Brief:
Retype the lines below word for word, leaving out the pictures.

[Opening Records for the exercise section]

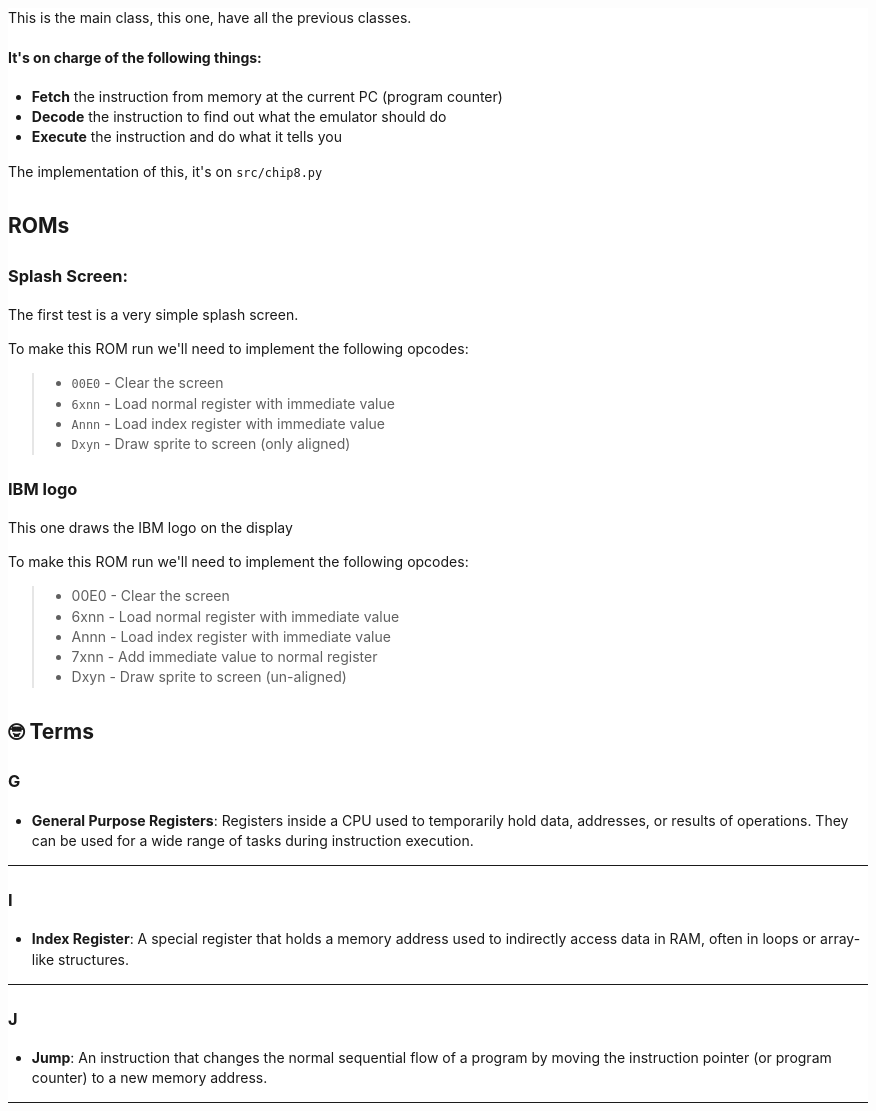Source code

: This is the main class, this one, have all the previous classes. 

#### It's on charge of the following things:

- **Fetch** the instruction from memory at the current PC (program counter)
- **Decode** the instruction to find out what the emulator should do
- **Execute** the instruction and do what it tells you


The implementation of this, it's on `src/chip8.py`

## ROMs

### Splash Screen:
The first test is a very simple splash screen. 

To make this ROM run we'll need to implement the following opcodes:
> - `00E0` - Clear the screen 
> - `6xnn` - Load normal register with immediate value
> - `Annn` - Load index register with immediate value
> - `Dxyn` - Draw sprite to screen (only aligned)

### IBM logo
This one draws the IBM logo on the display

To make this ROM run we'll need to implement the following opcodes:
> - 00E0 - Clear the screen
> - 6xnn - Load normal register with immediate value
> - Annn - Load index register with immediate value
> - 7xnn - Add immediate value to normal register
> - Dxyn - Draw sprite to screen (un-aligned)


## 🤓 Terms

### G 
- **General Purpose Registers**: Registers inside a CPU used to temporarily hold data, addresses, or results of operations. They can be used for a wide range of tasks during instruction execution.

---

### I
- **Index Register**: A special register that holds a memory address used to indirectly access data in RAM, often in loops or array-like structures.

---

### J 
- **Jump**: An instruction that changes the normal sequential flow of a program by moving the instruction pointer (or program counter) to a new memory address.

---
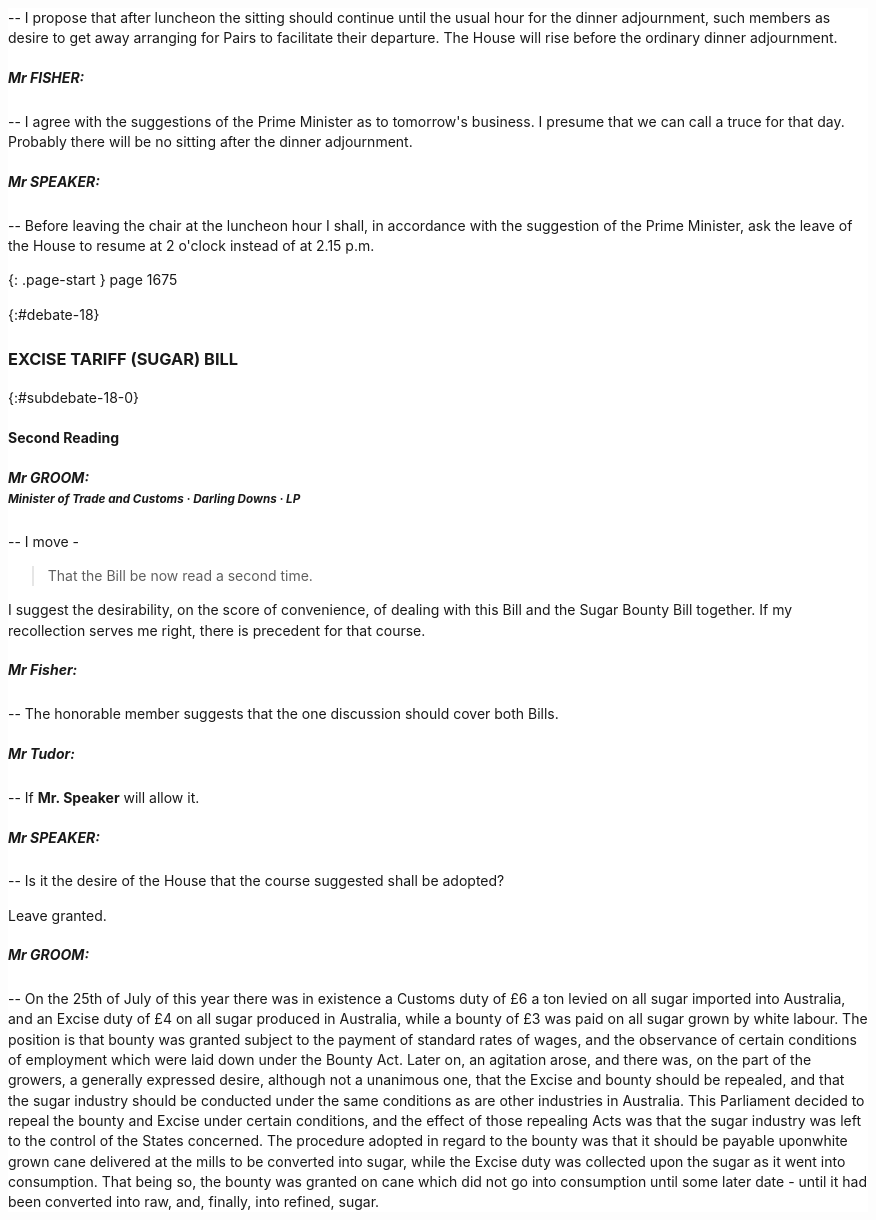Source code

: -- I propose that after luncheon the sitting should continue until the usual hour for the dinner adjournment, such members as desire to get away arranging for Pairs to facilitate their departure. The House will rise before the ordinary dinner adjournment. 

##### Mr FISHER:

-- I agree with the suggestions of the Prime Minister as to tomorrow's business. I presume that we can call a truce for that day. Probably there will be no sitting after the dinner adjournment. 

##### Mr SPEAKER:

-- Before leaving the chair at the luncheon hour I shall, in accordance with the suggestion of the Prime Minister, ask the leave of the House to resume at 2 o'clock instead of at 2.15 p.m. 

{: .page-start }
page 1675

{:#debate-18}
### EXCISE TARIFF (SUGAR) BILL

{:#subdebate-18-0}
#### Second Reading

##### Mr GROOM:<br><small class="text-muted">Minister of Trade and Customs &middot; Darling Downs &middot; LP</small>

-- I move - 

  >That the Bill be now read a second time. 

I suggest the desirability, on the score of convenience, of dealing with this Bill and the Sugar Bounty Bill together. If my recollection serves me right, there is precedent for that course. 

##### Mr Fisher:

-- The honorable member suggests that the one discussion should cover both Bills. 

##### Mr Tudor:

-- If  **Mr. Speaker**  will allow it. 

##### Mr SPEAKER:

-- Is it  the  desire  of the  House  that the  course suggested shall be adopted? 

Leave granted. 

##### Mr GROOM:

-- On the 25th  of  July of this year there was in existence a Customs duty of £6 a ton levied on all sugar imported into Australia, and an Excise duty of £4 on all sugar produced in Australia, while a bounty of £3 was paid on all sugar grown by white labour. The position is that bounty was granted subject to the payment of standard rates of wages, and the observance of certain conditions of employment which were laid down under the Bounty Act. Later on, an agitation arose, and there was, on the part of the growers, a generally expressed desire, although not a unanimous one, that the Excise and bounty should be repealed, and that the sugar industry should be conducted under the same conditions as are other industries in Australia. This Parliament decided to repeal the bounty and Excise under certain conditions, and the effect of those repealing Acts was that the sugar industry was left to the control of the States concerned. The procedure adopted in regard to the bounty was that it should be payable  uponwhite  grown cane delivered at the mills to be converted into sugar, while the Excise duty was collected upon the sugar as it went into consumption. That being so, the bounty was granted on cane which did not go into consumption until some later date - until it had been converted into raw, and, finally, into refined, sugar. 
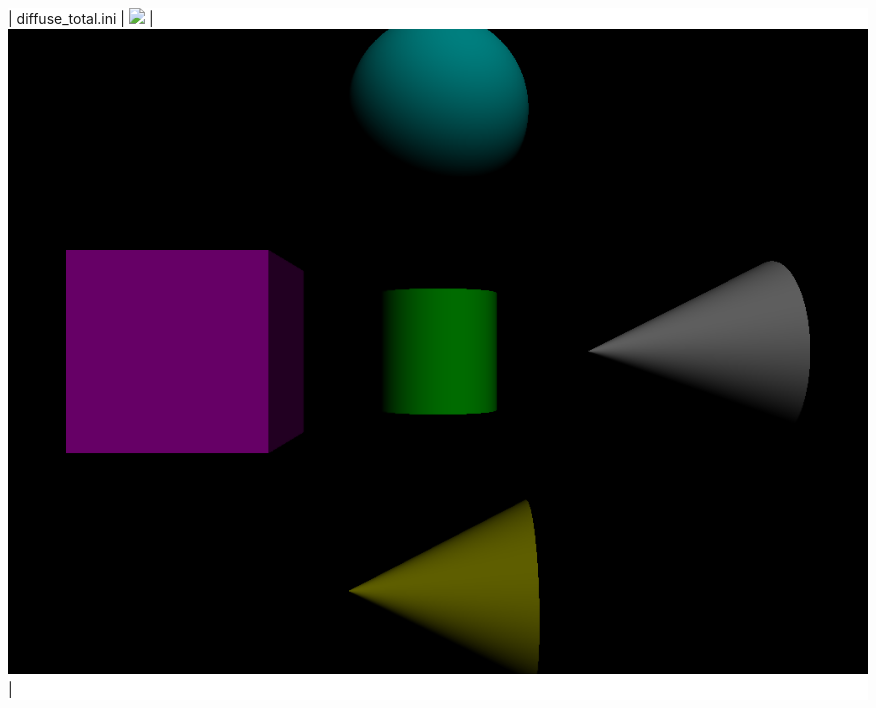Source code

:| diffuse_total.ini | ![](https://raw.githubusercontent.com/BrownCSCI1230/scenefiles/main/intersect/required_outputs/diffuse_total.png) | ![Place diffuse_total.png in student_outputs/intersect/required folder](student_outputs/intersect/required/diffuse_total.png) |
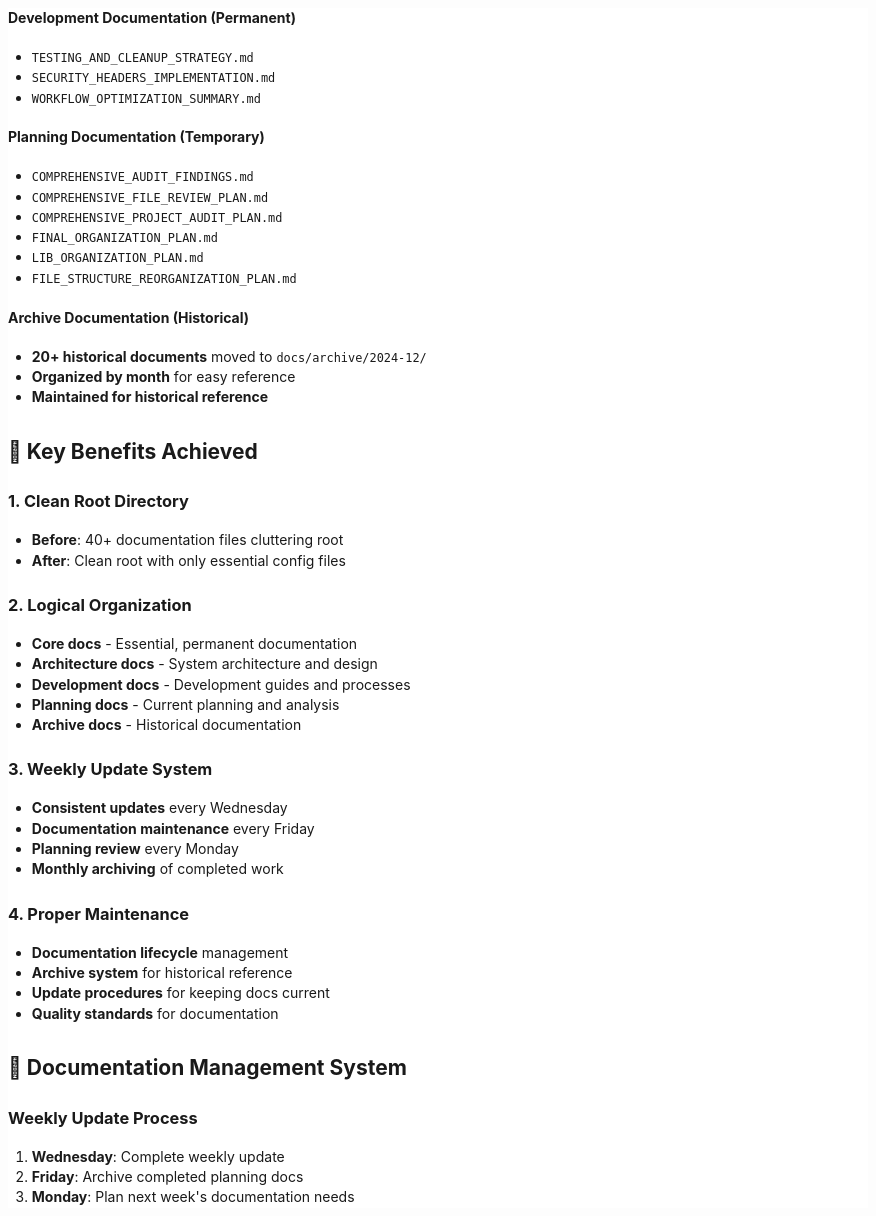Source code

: #### Development Documentation (Permanent)
- `TESTING_AND_CLEANUP_STRATEGY.md`
- `SECURITY_HEADERS_IMPLEMENTATION.md`
- `WORKFLOW_OPTIMIZATION_SUMMARY.md`

#### Planning Documentation (Temporary)
- `COMPREHENSIVE_AUDIT_FINDINGS.md`
- `COMPREHENSIVE_FILE_REVIEW_PLAN.md`
- `COMPREHENSIVE_PROJECT_AUDIT_PLAN.md`
- `FINAL_ORGANIZATION_PLAN.md`
- `LIB_ORGANIZATION_PLAN.md`
- `FILE_STRUCTURE_REORGANIZATION_PLAN.md`

#### Archive Documentation (Historical)
- **20+ historical documents** moved to `docs/archive/2024-12/`
- **Organized by month** for easy reference
- **Maintained for historical reference**

## 🎯 **Key Benefits Achieved**

### 1. **Clean Root Directory**
- **Before**: 40+ documentation files cluttering root
- **After**: Clean root with only essential config files

### 2. **Logical Organization**
- **Core docs** - Essential, permanent documentation
- **Architecture docs** - System architecture and design
- **Development docs** - Development guides and processes
- **Planning docs** - Current planning and analysis
- **Archive docs** - Historical documentation

### 3. **Weekly Update System**
- **Consistent updates** every Wednesday
- **Documentation maintenance** every Friday
- **Planning review** every Monday
- **Monthly archiving** of completed work

### 4. **Proper Maintenance**
- **Documentation lifecycle** management
- **Archive system** for historical reference
- **Update procedures** for keeping docs current
- **Quality standards** for documentation

## 📝 **Documentation Management System**

### Weekly Update Process
1. **Wednesday**: Complete weekly update
2. **Friday**: Archive completed planning docs
3. **Monday**: Plan next week's documentation needs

[Closing Records for the exercise section]

Exercise answer:
Source code

: This is the main class, this one, have all the previous classes. 

#### It's on charge of the following things:

- **Fetch** the instruction from memory at the current PC (program counter)
- **Decode** the instruction to find out what the emulator should do
- **Execute** the instruction and do what it tells you


The implementation of this, it's on `src/chip8.py`

## ROMs

### Splash Screen:
The first test is a very simple splash screen. 

To make this ROM run we'll need to implement the following opcodes:
> - `00E0` - Clear the screen 
> - `6xnn` - Load normal register with immediate value
> - `Annn` - Load index register with immediate value
> - `Dxyn` - Draw sprite to screen (only aligned)

### IBM logo
This one draws the IBM logo on the display

To make this ROM run we'll need to implement the following opcodes:
> - 00E0 - Clear the screen
> - 6xnn - Load normal register with immediate value
> - Annn - Load index register with immediate value
> - 7xnn - Add immediate value to normal register
> - Dxyn - Draw sprite to screen (un-aligned)


## 🤓 Terms

### G 
- **General Purpose Registers**: Registers inside a CPU used to temporarily hold data, addresses, or results of operations. They can be used for a wide range of tasks during instruction execution.

---

### I
- **Index Register**: A special register that holds a memory address used to indirectly access data in RAM, often in loops or array-like structures.

---

### J 
- **Jump**: An instruction that changes the normal sequential flow of a program by moving the instruction pointer (or program counter) to a new memory address.

---
Source code

: -- I propose that after luncheon the sitting should continue until the usual hour for the dinner adjournment, such members as desire to get away arranging for Pairs to facilitate their departure. The House will rise before the ordinary dinner adjournment. 

##### Mr FISHER:

-- I agree with the suggestions of the Prime Minister as to tomorrow's business. I presume that we can call a truce for that day. Probably there will be no sitting after the dinner adjournment. 

##### Mr SPEAKER:

-- Before leaving the chair at the luncheon hour I shall, in accordance with the suggestion of the Prime Minister, ask the leave of the House to resume at 2 o'clock instead of at 2.15 p.m. 

{: .page-start }
page 1675

{:#debate-18}
### EXCISE TARIFF (SUGAR) BILL

{:#subdebate-18-0}
#### Second Reading

##### Mr GROOM:<br><small class="text-muted">Minister of Trade and Customs &middot; Darling Downs &middot; LP</small>

-- I move - 

  >That the Bill be now read a second time. 

I suggest the desirability, on the score of convenience, of dealing with this Bill and the Sugar Bounty Bill together. If my recollection serves me right, there is precedent for that course. 

##### Mr Fisher:

-- The honorable member suggests that the one discussion should cover both Bills. 

##### Mr Tudor:

-- If  **Mr. Speaker**  will allow it. 

##### Mr SPEAKER:

-- Is it  the  desire  of the  House  that the  course suggested shall be adopted? 

Leave granted. 

##### Mr GROOM:

-- On the 25th  of  July of this year there was in existence a Customs duty of £6 a ton levied on all sugar imported into Australia, and an Excise duty of £4 on all sugar produced in Australia, while a bounty of £3 was paid on all sugar grown by white labour. The position is that bounty was granted subject to the payment of standard rates of wages, and the observance of certain conditions of employment which were laid down under the Bounty Act. Later on, an agitation arose, and there was, on the part of the growers, a generally expressed desire, although not a unanimous one, that the Excise and bounty should be repealed, and that the sugar industry should be conducted under the same conditions as are other industries in Australia. This Parliament decided to repeal the bounty and Excise under certain conditions, and the effect of those repealing Acts was that the sugar industry was left to the control of the States concerned. The procedure adopted in regard to the bounty was that it should be payable  uponwhite  grown cane delivered at the mills to be converted into sugar, while the Excise duty was collected upon the sugar as it went into consumption. That being so, the bounty was granted on cane which did not go into consumption until some later date - until it had been converted into raw, and, finally, into refined, sugar. 
Source code

:| diffuse_total.ini | ![](https://raw.githubusercontent.com/BrownCSCI1230/scenefiles/main/intersect/required_outputs/diffuse_total.png) | ![Place diffuse_total.png in student_outputs/intersect/required folder](student_outputs/intersect/required/diffuse_total.png) |
Source code

: #### Development Documentation (Permanent)
- `TESTING_AND_CLEANUP_STRATEGY.md`
- `SECURITY_HEADERS_IMPLEMENTATION.md`
- `WORKFLOW_OPTIMIZATION_SUMMARY.md`

#### Planning Documentation (Temporary)
- `COMPREHENSIVE_AUDIT_FINDINGS.md`
- `COMPREHENSIVE_FILE_REVIEW_PLAN.md`
- `COMPREHENSIVE_PROJECT_AUDIT_PLAN.md`
- `FINAL_ORGANIZATION_PLAN.md`
- `LIB_ORGANIZATION_PLAN.md`
- `FILE_STRUCTURE_REORGANIZATION_PLAN.md`

#### Archive Documentation (Historical)
- **20+ historical documents** moved to `docs/archive/2024-12/`
- **Organized by month** for easy reference
- **Maintained for historical reference**

## 🎯 **Key Benefits Achieved**

### 1. **Clean Root Directory**
- **Before**: 40+ documentation files cluttering root
- **After**: Clean root with only essential config files

### 2. **Logical Organization**
- **Core docs** - Essential, permanent documentation
- **Architecture docs** - System architecture and design
- **Development docs** - Development guides and processes
- **Planning docs** - Current planning and analysis
- **Archive docs** - Historical documentation

### 3. **Weekly Update System**
- **Consistent updates** every Wednesday
- **Documentation maintenance** every Friday
- **Planning review** every Monday
- **Monthly archiving** of completed work

### 4. **Proper Maintenance**
- **Documentation lifecycle** management
- **Archive system** for historical reference
- **Update procedures** for keeping docs current
- **Quality standards** for documentation

## 📝 **Documentation Management System**

### Weekly Update Process
1. **Wednesday**: Complete weekly update
2. **Friday**: Archive completed planning docs
3. **Monday**: Plan next week's documentation needs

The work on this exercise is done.